== TEXT SECTION

A widely cited book published last year—Eric Schlosser’s Command and Control—gives us frightening details on the perils of handling nukes. Besides reviewing the postwar history of US administration of nuclear weapons, Schlosser interviewed people at every level of their control, including soldiers responsible for maintaining the missiles in underground silos. His book is a reminder that nuclear weapons, like any other complicated piece of technology (but of course not like any other in its capacity for destruction), pose countless potential, often unpredictable problems. Not least of them is the psychological pressure on the soldiers who guard them and who must always think about one day being ordered to unleash them. But not only soldiers, for we mustn’t forget that leaders in charge of nuclear launch codes might also be mentally impaired, such as Richard Nixon and Boris Yeltsin, who were heavy drinkers. In a word, too many things can go wrong, many things have gone wrong, and we’re terribly lucky that since 1945, a nuclear weapon hasn’t accidentally exploded near a city or been used as a weapon of war.

====

ABOUT THIS TASK: Carry on the passage about the dangers of handling nuclear weapons, starting after its final sentence. The entries that follow play no part in this exercise.

== RAW DATA

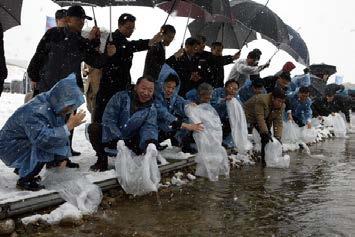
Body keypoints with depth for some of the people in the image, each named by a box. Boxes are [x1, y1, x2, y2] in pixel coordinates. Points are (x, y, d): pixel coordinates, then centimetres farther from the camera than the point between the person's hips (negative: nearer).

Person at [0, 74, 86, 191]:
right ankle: (24, 180, -7)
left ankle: (22, 170, 16)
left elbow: (61, 133, 2)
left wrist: (63, 157, -6)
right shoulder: (35, 111, -32)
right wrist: (69, 125, -40)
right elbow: (42, 138, -44)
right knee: (48, 148, -27)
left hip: (27, 143, 9)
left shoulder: (54, 107, -4)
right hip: (11, 147, -9)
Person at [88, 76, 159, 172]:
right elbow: (108, 119, -17)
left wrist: (151, 140, -42)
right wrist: (117, 139, -31)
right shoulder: (121, 97, -10)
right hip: (110, 138, -1)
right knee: (93, 128, -26)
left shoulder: (151, 109, -2)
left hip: (129, 141, 1)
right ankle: (102, 159, -5)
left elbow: (149, 127, -17)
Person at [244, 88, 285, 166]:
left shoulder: (281, 106, -14)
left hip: (265, 120, 6)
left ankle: (264, 159, 1)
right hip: (250, 116, -6)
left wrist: (278, 137, -26)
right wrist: (266, 133, -40)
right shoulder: (261, 100, -35)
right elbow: (260, 119, -36)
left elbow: (278, 123, -16)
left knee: (266, 139, -8)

====

EXPECTED OUTPUT:
Part of the subtitle of Schlosser’s book refers to the “illusion of safety.” With good reason: He cites official, once-classified reports about the safety of nuclear weapons by concerned specialists ever since the 1950s. Consistently, these specialists identified numerous potential hazards that raised the risk of a major nuclear accident. As one of them wrote in the 1970s, “We are living on borrowed time.”
One of the conclusions of the Chatham House study is that in some near-miss cases, only prudent judgment by individuals saved the day. Decision making during the Cuban missile crisis, for instance, is often referred to as a model of calm deliberation. Actually, the Kennedy team, we now know, stumbled along in the “fog of war.” We were indeed lucky then; but as in any gamble, luck runs out at some point.